IoT use cases should be effectively incorporated in an overall information integration strategy. Event data use cases might include:

  • Real-time analysis (anomaly and fraud detection, behavioral analysis)
  • Real-time monitoring and response (safety, vehicle telemetry, fraud)
  • Real-time integration of data to support downstream consumption
  • Improved operational efficiency and reduced cost through predictive and proactive maintenance
  • Direct monetization 

The process of integrating large volumes of IoT data with other supplemental internal and external data sources to enable useful analyses can be challenging. In 2017, data virtualization will become the ideal choice of technologies for accomplishing this integration for a variety of reasons:

  • Most notably, data virtualization works with data in place, thus eliminating unnecessary data movement.
  • It applies sophisticated optimization techniques to efficiently retrieve the data, eliminates the cost of storing information multiple times and eliminates the need to update information in multiple places.
  • Leveraging data virtualization, additional sources of information can be added quickly without the need to spend time installing and configuring new databases or clusters for storing the consolidated information. 

While data virtualization already supports interoperability with streaming technologies, this support will be enhanced in 2017 to enable tighter integration with streaming technologies such Apache Kafka, Apache Storm and Spark Streams. 

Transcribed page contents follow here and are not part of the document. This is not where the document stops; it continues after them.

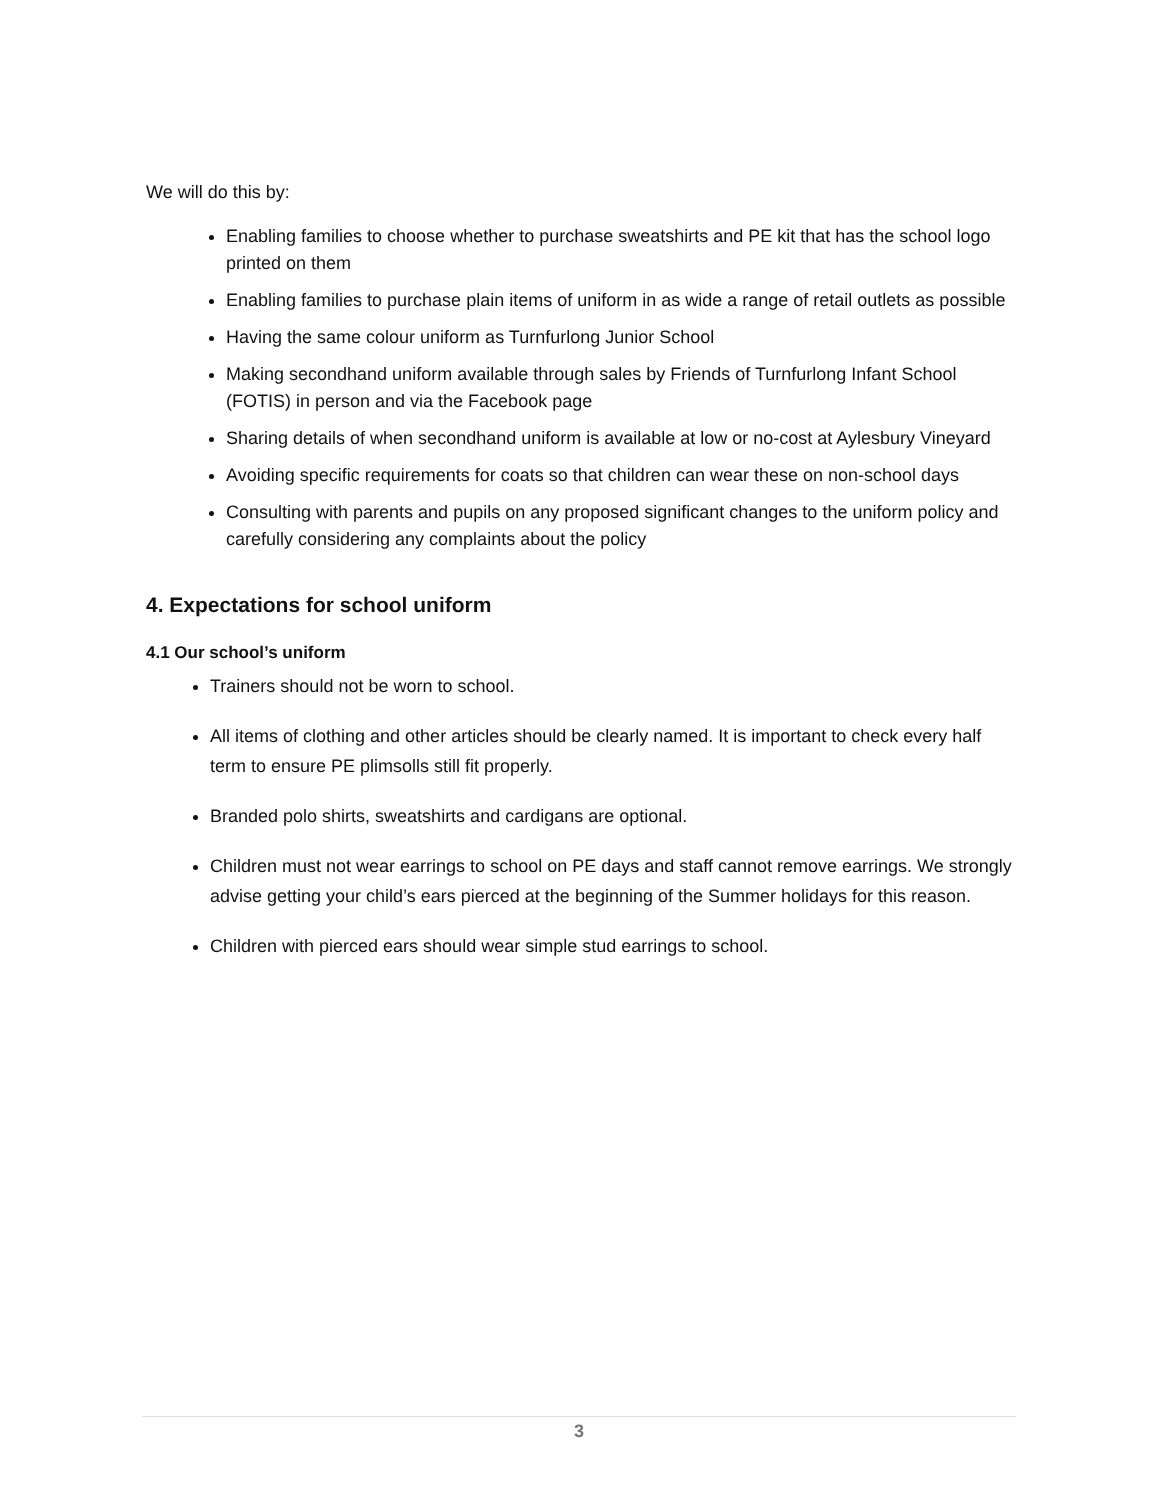We will do this by:
Enabling families to choose whether to purchase sweatshirts and PE kit that has the school logo printed on them
Enabling families to purchase plain items of uniform in as wide a range of retail outlets as possible
Having the same colour uniform as Turnfurlong Junior School
Making secondhand uniform available through sales by Friends of Turnfurlong Infant School (FOTIS) in person and via the Facebook page
Sharing details of when secondhand uniform is available at low or no-cost at Aylesbury Vineyard
Avoiding specific requirements for coats so that children can wear these on non-school days
Consulting with parents and pupils on any proposed significant changes to the uniform policy and carefully considering any complaints about the policy
4. Expectations for school uniform
4.1 Our school’s uniform
Trainers should not be worn to school.
All items of clothing and other articles should be clearly named. It is important to check every half term to ensure PE plimsolls still fit properly.
Branded polo shirts, sweatshirts and cardigans are optional.
Children must not wear earrings to school on PE days and staff cannot remove earrings. We strongly advise getting your child’s ears pierced at the beginning of the Summer holidays for this reason.
Children with pierced ears should wear simple stud earrings to school.
3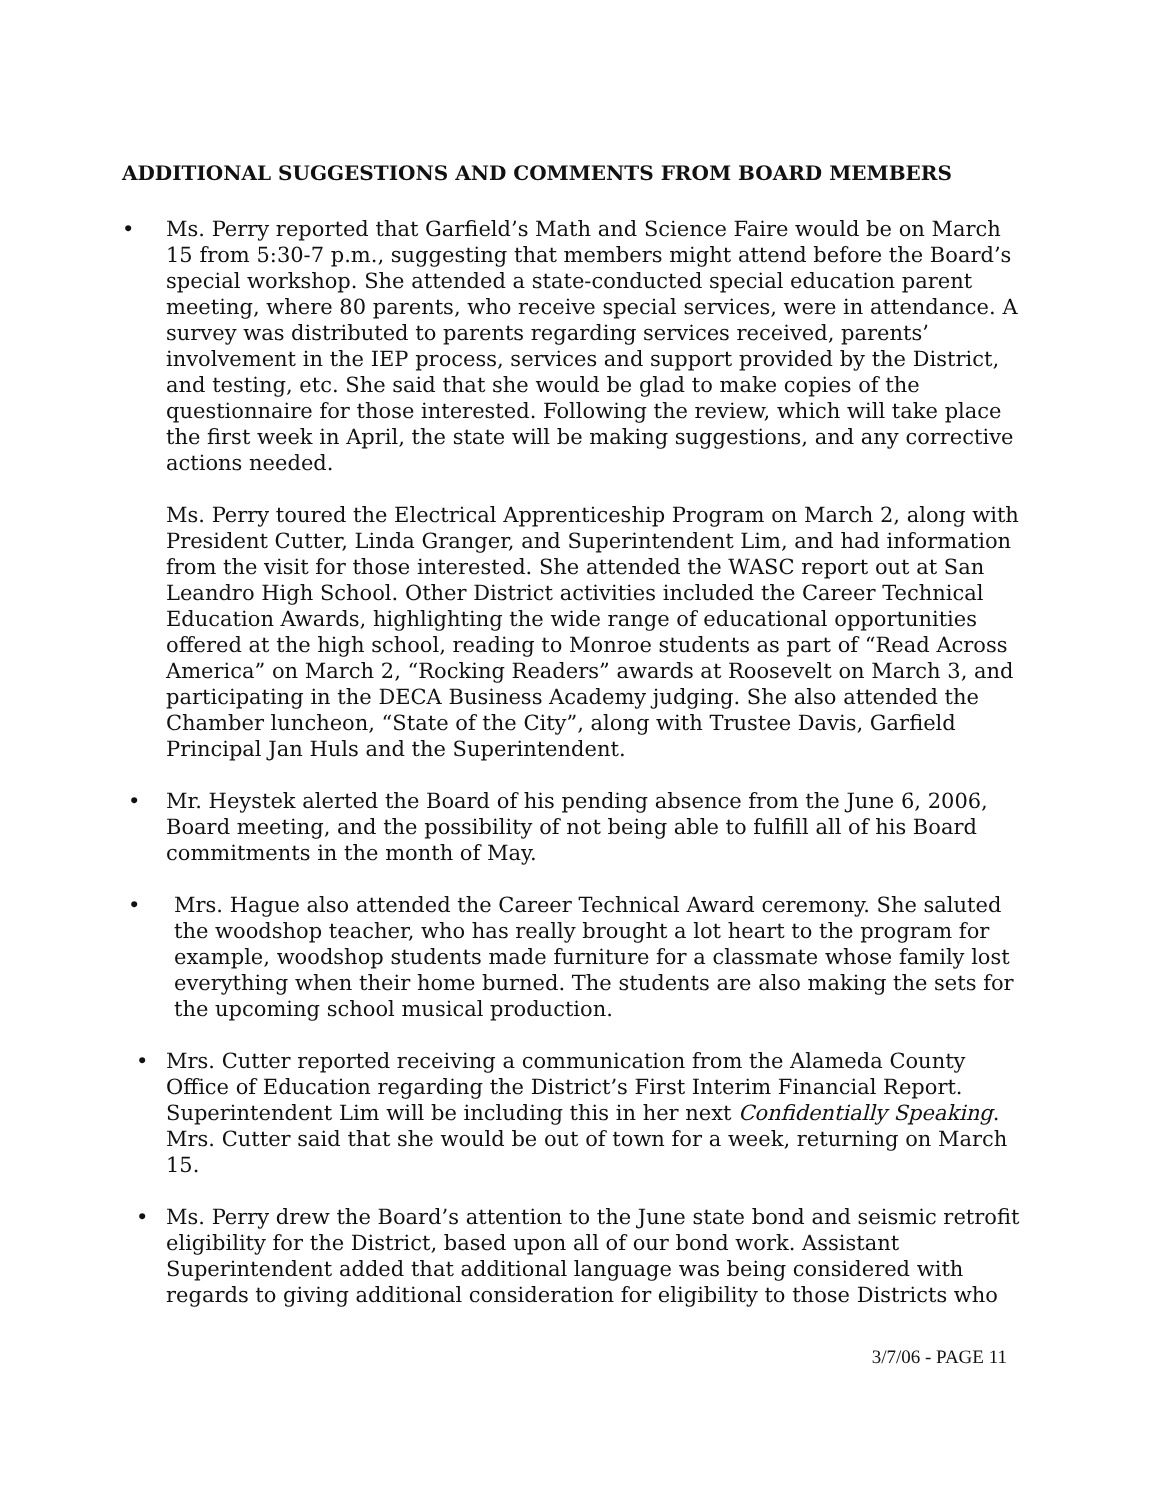ADDITIONAL SUGGESTIONS AND COMMENTS FROM BOARD MEMBERS
• Ms. Perry reported that Garfield’s Math and Science Faire would be on March 15 from 5:30-7 p.m., suggesting that members might attend before the Board’s special workshop. She attended a state-conducted special education parent meeting, where 80 parents, who receive special services, were in attendance. A survey was distributed to parents regarding services received, parents’ involvement in the IEP process, services and support provided by the District, and testing, etc. She said that she would be glad to make copies of the questionnaire for those interested. Following the review, which will take place the first week in April, the state will be making suggestions, and any corrective actions needed.
Ms. Perry toured the Electrical Apprenticeship Program on March 2, along with President Cutter, Linda Granger, and Superintendent Lim, and had information from the visit for those interested. She attended the WASC report out at San Leandro High School. Other District activities included the Career Technical Education Awards, highlighting the wide range of educational opportunities offered at the high school, reading to Monroe students as part of “Read Across America” on March 2, “Rocking Readers” awards at Roosevelt on March 3, and participating in the DECA Business Academy judging. She also attended the Chamber luncheon, “State of the City”, along with Trustee Davis, Garfield Principal Jan Huls and the Superintendent.
• Mr. Heystek alerted the Board of his pending absence from the June 6, 2006, Board meeting, and the possibility of not being able to fulfill all of his Board commitments in the month of May.
• Mrs. Hague also attended the Career Technical Award ceremony. She saluted the woodshop teacher, who has really brought a lot heart to the program for example, woodshop students made furniture for a classmate whose family lost everything when their home burned. The students are also making the sets for the upcoming school musical production.
• Mrs. Cutter reported receiving a communication from the Alameda County Office of Education regarding the District’s First Interim Financial Report. Superintendent Lim will be including this in her next Confidentially Speaking. Mrs. Cutter said that she would be out of town for a week, returning on March 15.
• Ms. Perry drew the Board’s attention to the June state bond and seismic retrofit eligibility for the District, based upon all of our bond work. Assistant Superintendent added that additional language was being considered with regards to giving additional consideration for eligibility to those Districts who
3/7/06 - PAGE 11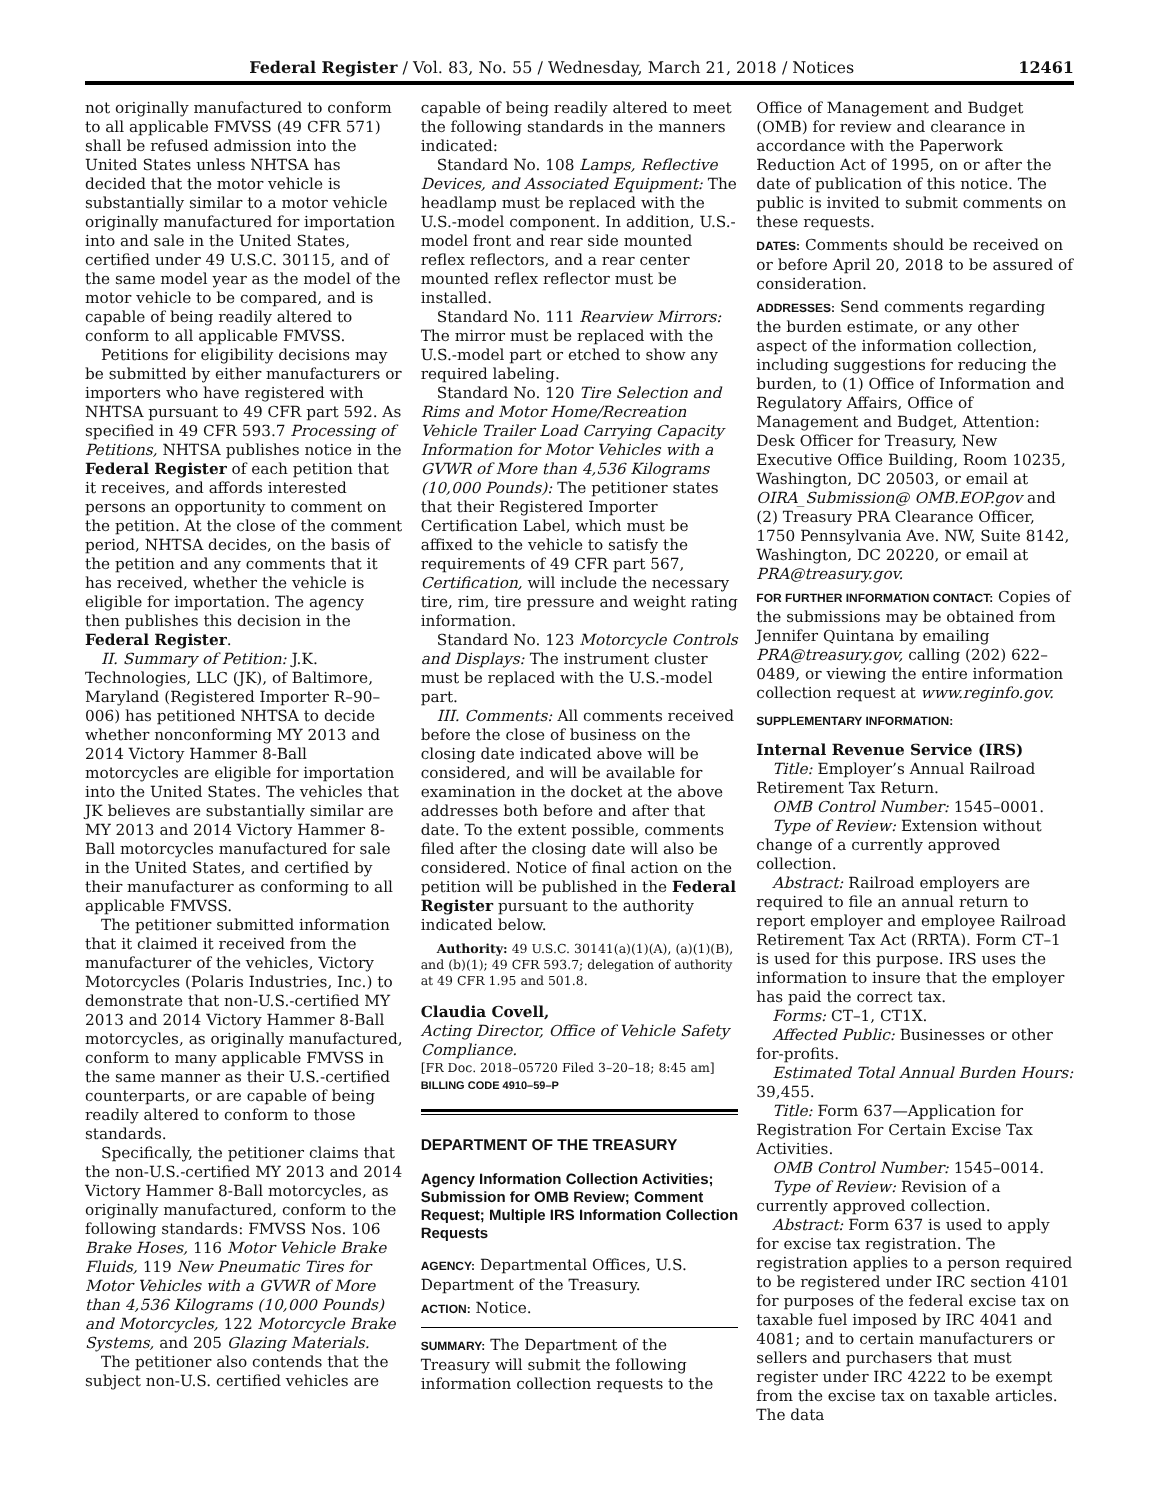Federal Register / Vol. 83, No. 55 / Wednesday, March 21, 2018 / Notices 12461
not originally manufactured to conform to all applicable FMVSS (49 CFR 571) shall be refused admission into the United States unless NHTSA has decided that the motor vehicle is substantially similar to a motor vehicle originally manufactured for importation into and sale in the United States, certified under 49 U.S.C. 30115, and of the same model year as the model of the motor vehicle to be compared, and is capable of being readily altered to conform to all applicable FMVSS.
Petitions for eligibility decisions may be submitted by either manufacturers or importers who have registered with NHTSA pursuant to 49 CFR part 592. As specified in 49 CFR 593.7 Processing of Petitions, NHTSA publishes notice in the Federal Register of each petition that it receives, and affords interested persons an opportunity to comment on the petition. At the close of the comment period, NHTSA decides, on the basis of the petition and any comments that it has received, whether the vehicle is eligible for importation. The agency then publishes this decision in the Federal Register.
II. Summary of Petition: J.K. Technologies, LLC (JK), of Baltimore, Maryland (Registered Importer R–90–006) has petitioned NHTSA to decide whether nonconforming MY 2013 and 2014 Victory Hammer 8-Ball motorcycles are eligible for importation into the United States. The vehicles that JK believes are substantially similar are MY 2013 and 2014 Victory Hammer 8-Ball motorcycles manufactured for sale in the United States, and certified by their manufacturer as conforming to all applicable FMVSS.
The petitioner submitted information that it claimed it received from the manufacturer of the vehicles, Victory Motorcycles (Polaris Industries, Inc.) to demonstrate that non-U.S.-certified MY 2013 and 2014 Victory Hammer 8-Ball motorcycles, as originally manufactured, conform to many applicable FMVSS in the same manner as their U.S.-certified counterparts, or are capable of being readily altered to conform to those standards.
Specifically, the petitioner claims that the non-U.S.-certified MY 2013 and 2014 Victory Hammer 8-Ball motorcycles, as originally manufactured, conform to the following standards: FMVSS Nos. 106 Brake Hoses, 116 Motor Vehicle Brake Fluids, 119 New Pneumatic Tires for Motor Vehicles with a GVWR of More than 4,536 Kilograms (10,000 Pounds) and Motorcycles, 122 Motorcycle Brake Systems, and 205 Glazing Materials.
The petitioner also contends that the subject non-U.S. certified vehicles are
capable of being readily altered to meet the following standards in the manners indicated:
Standard No. 108 Lamps, Reflective Devices, and Associated Equipment: The headlamp must be replaced with the U.S.-model component. In addition, U.S.-model front and rear side mounted reflex reflectors, and a rear center mounted reflex reflector must be installed.
Standard No. 111 Rearview Mirrors: The mirror must be replaced with the U.S.-model part or etched to show any required labeling.
Standard No. 120 Tire Selection and Rims and Motor Home/Recreation Vehicle Trailer Load Carrying Capacity Information for Motor Vehicles with a GVWR of More than 4,536 Kilograms (10,000 Pounds): The petitioner states that their Registered Importer Certification Label, which must be affixed to the vehicle to satisfy the requirements of 49 CFR part 567, Certification, will include the necessary tire, rim, tire pressure and weight rating information.
Standard No. 123 Motorcycle Controls and Displays: The instrument cluster must be replaced with the U.S.-model part.
III. Comments: All comments received before the close of business on the closing date indicated above will be considered, and will be available for examination in the docket at the above addresses both before and after that date. To the extent possible, comments filed after the closing date will also be considered. Notice of final action on the petition will be published in the Federal Register pursuant to the authority indicated below.
Authority: 49 U.S.C. 30141(a)(1)(A), (a)(1)(B), and (b)(1); 49 CFR 593.7; delegation of authority at 49 CFR 1.95 and 501.8.
Claudia Covell,
Acting Director, Office of Vehicle Safety Compliance.
[FR Doc. 2018–05720 Filed 3–20–18; 8:45 am]
BILLING CODE 4910–59–P
DEPARTMENT OF THE TREASURY
Agency Information Collection Activities; Submission for OMB Review; Comment Request; Multiple IRS Information Collection Requests
AGENCY: Departmental Offices, U.S. Department of the Treasury.
ACTION: Notice.
SUMMARY: The Department of the Treasury will submit the following information collection requests to the
Office of Management and Budget (OMB) for review and clearance in accordance with the Paperwork Reduction Act of 1995, on or after the date of publication of this notice. The public is invited to submit comments on these requests.
DATES: Comments should be received on or before April 20, 2018 to be assured of consideration.
ADDRESSES: Send comments regarding the burden estimate, or any other aspect of the information collection, including suggestions for reducing the burden, to (1) Office of Information and Regulatory Affairs, Office of Management and Budget, Attention: Desk Officer for Treasury, New Executive Office Building, Room 10235, Washington, DC 20503, or email at OIRA_Submission@ OMB.EOP.gov and (2) Treasury PRA Clearance Officer, 1750 Pennsylvania Ave. NW, Suite 8142, Washington, DC 20220, or email at PRA@treasury.gov.
FOR FURTHER INFORMATION CONTACT: Copies of the submissions may be obtained from Jennifer Quintana by emailing PRA@treasury.gov, calling (202) 622–0489, or viewing the entire information collection request at www.reginfo.gov.
SUPPLEMENTARY INFORMATION:
Internal Revenue Service (IRS)
Title: Employer’s Annual Railroad Retirement Tax Return.
OMB Control Number: 1545–0001.
Type of Review: Extension without change of a currently approved collection.
Abstract: Railroad employers are required to file an annual return to report employer and employee Railroad Retirement Tax Act (RRTA). Form CT–1 is used for this purpose. IRS uses the information to insure that the employer has paid the correct tax.
Forms: CT–1, CT1X.
Affected Public: Businesses or other for-profits.
Estimated Total Annual Burden Hours: 39,455.
Title: Form 637—Application for Registration For Certain Excise Tax Activities.
OMB Control Number: 1545–0014.
Type of Review: Revision of a currently approved collection.
Abstract: Form 637 is used to apply for excise tax registration. The registration applies to a person required to be registered under IRC section 4101 for purposes of the federal excise tax on taxable fuel imposed by IRC 4041 and 4081; and to certain manufacturers or sellers and purchasers that must register under IRC 4222 to be exempt from the excise tax on taxable articles. The data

Anticipated developments include combining real-time IoT data for a specific time window with supplemental data such as cloud, enterprise and external data. This will make it possible to output enriched IoT data to stream processing pipelines so that any output data stream or derived data stream can concurrently be passed to multiple/downstream consumers. In addition, it will be possible to aggregate data into more meaningful forms and formats.

In seeking to better control and utilize the masses of data they encounter, organizations should explore how data virtualization can enhance IoT integration and analytic processes. 

The use of self-service data integration will not grow significantly through 2017 

Self-service data integration is practiced by citizen integrators that, along with citizen developers and citizen data scientists, is a critical citizen user role. Citizen users are not IT department personnel but, rather, line-of-business (LOB) users who are driven by a keen sense of curiosity and exploration regarding data. They seek novel approaches to combining and analyzing data in order to surface unique perspectives and innovative solutions to business problems. 

Citizen integrators work largely outside of IT, employing self-service integration tools to perform lightweight data integration primarily for exploration and virtual sandboxing while IT continues to perform the bulk of heavyweight data integration. Citizen integrators benefit their organizations by taking up the slack from understaffed, underbudgeted IT departments struggling to accommodate increasing demands from business units for readily available data to enable timely analysis and decision making. 

Despite the contributions of Citizen integrators in alleviating the workload of IT, the increasing complexity of data integration coupled with potential limitations in the capabilities of self-service integration tools will impact the expansion of self-service data integration, confining Citizen integrators to their current levels of support through 2017. 

A combination of factors is adding to the complexity of data integration including a growing volume of data and variety of data formats, the distributed nature of the data landscape, a variety of options for database management (such as NoSQL, Hadoop and Relational) and the need to Integrate legacy with emerging data sources such as IoT and social media. Because IT personnel are equipped with the skill set needed to perform complex data orchestration, data integration will continue to be IT driven in the foreseeable future.